§ **EXERCISE INSTRUCTIONS**:
Copy the entries below word for word, minus the pictures.

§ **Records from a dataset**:
□ □ □ □ □

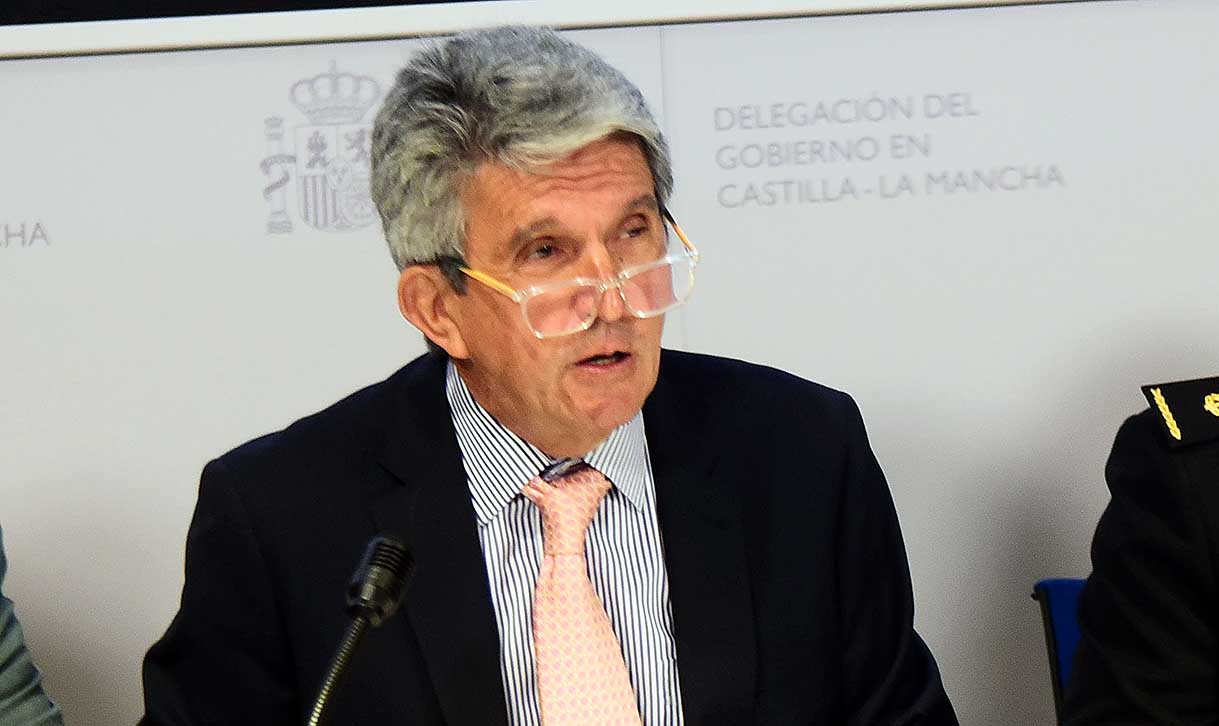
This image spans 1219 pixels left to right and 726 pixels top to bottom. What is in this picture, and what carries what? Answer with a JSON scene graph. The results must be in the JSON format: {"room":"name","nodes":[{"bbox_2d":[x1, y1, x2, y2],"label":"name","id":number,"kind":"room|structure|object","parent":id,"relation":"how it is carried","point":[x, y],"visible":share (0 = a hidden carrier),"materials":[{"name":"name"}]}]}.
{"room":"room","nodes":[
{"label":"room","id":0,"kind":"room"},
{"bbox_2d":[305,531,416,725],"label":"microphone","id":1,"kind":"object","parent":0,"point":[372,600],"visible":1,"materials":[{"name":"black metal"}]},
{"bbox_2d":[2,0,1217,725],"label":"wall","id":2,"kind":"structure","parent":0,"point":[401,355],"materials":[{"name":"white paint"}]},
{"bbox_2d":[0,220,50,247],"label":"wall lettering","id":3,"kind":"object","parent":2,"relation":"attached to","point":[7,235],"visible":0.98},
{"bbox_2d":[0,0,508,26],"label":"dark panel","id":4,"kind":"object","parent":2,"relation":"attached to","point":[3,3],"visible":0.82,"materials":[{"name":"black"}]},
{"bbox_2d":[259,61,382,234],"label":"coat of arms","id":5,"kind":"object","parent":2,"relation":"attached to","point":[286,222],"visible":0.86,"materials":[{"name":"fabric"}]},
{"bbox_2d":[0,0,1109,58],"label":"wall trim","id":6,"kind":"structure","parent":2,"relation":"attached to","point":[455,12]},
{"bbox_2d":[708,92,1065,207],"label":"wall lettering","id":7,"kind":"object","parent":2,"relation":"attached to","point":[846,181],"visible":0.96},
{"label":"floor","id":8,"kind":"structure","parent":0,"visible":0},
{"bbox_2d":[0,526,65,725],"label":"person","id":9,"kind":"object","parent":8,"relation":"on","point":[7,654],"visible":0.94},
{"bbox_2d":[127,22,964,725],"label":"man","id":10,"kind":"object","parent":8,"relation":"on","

□ □ □ □ □

§ **FINISHED TASK**:
This image spans 1219 pixels left to right and 726 pixels top to bottom. What is in this picture, and what carries what? Answer with a JSON scene graph. The results must be in the JSON format: {"room":"name","nodes":[{"bbox_2d":[x1, y1, x2, y2],"label":"name","id":number,"kind":"room|structure|object","parent":id,"relation":"how it is carried","point":[x, y],"visible":share (0 = a hidden carrier),"materials":[{"name":"name"}]}]}.
{"room":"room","nodes":[
{"label":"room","id":0,"kind":"room"},
{"bbox_2d":[305,531,416,725],"label":"microphone","id":1,"kind":"object","parent":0,"point":[372,600],"visible":1,"materials":[{"name":"black metal"}]},
{"bbox_2d":[2,0,1217,725],"label":"wall","id":2,"kind":"structure","parent":0,"point":[401,355],"materials":[{"name":"white paint"}]},
{"bbox_2d":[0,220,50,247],"label":"wall lettering","id":3,"kind":"object","parent":2,"relation":"attached to","point":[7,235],"visible":0.98},
{"bbox_2d":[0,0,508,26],"label":"dark panel","id":4,"kind":"object","parent":2,"relation":"attached to","point":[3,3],"visible":0.82,"materials":[{"name":"black"}]},
{"bbox_2d":[259,61,382,234],"label":"coat of arms","id":5,"kind":"object","parent":2,"relation":"attached to","point":[286,222],"visible":0.86,"materials":[{"name":"fabric"}]},
{"bbox_2d":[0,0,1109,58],"label":"wall trim","id":6,"kind":"structure","parent":2,"relation":"attached to","point":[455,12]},
{"bbox_2d":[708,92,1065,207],"label":"wall lettering","id":7,"kind":"object","parent":2,"relation":"attached to","point":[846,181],"visible":0.96},
{"label":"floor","id":8,"kind":"structure","parent":0,"visible":0},
{"bbox_2d":[0,526,65,725],"label":"person","id":9,"kind":"object","parent":8,"relation":"on","point":[7,654],"visible":0.94},
{"bbox_2d":[127,22,964,725],"label":"man","id":10,"kind":"object","parent":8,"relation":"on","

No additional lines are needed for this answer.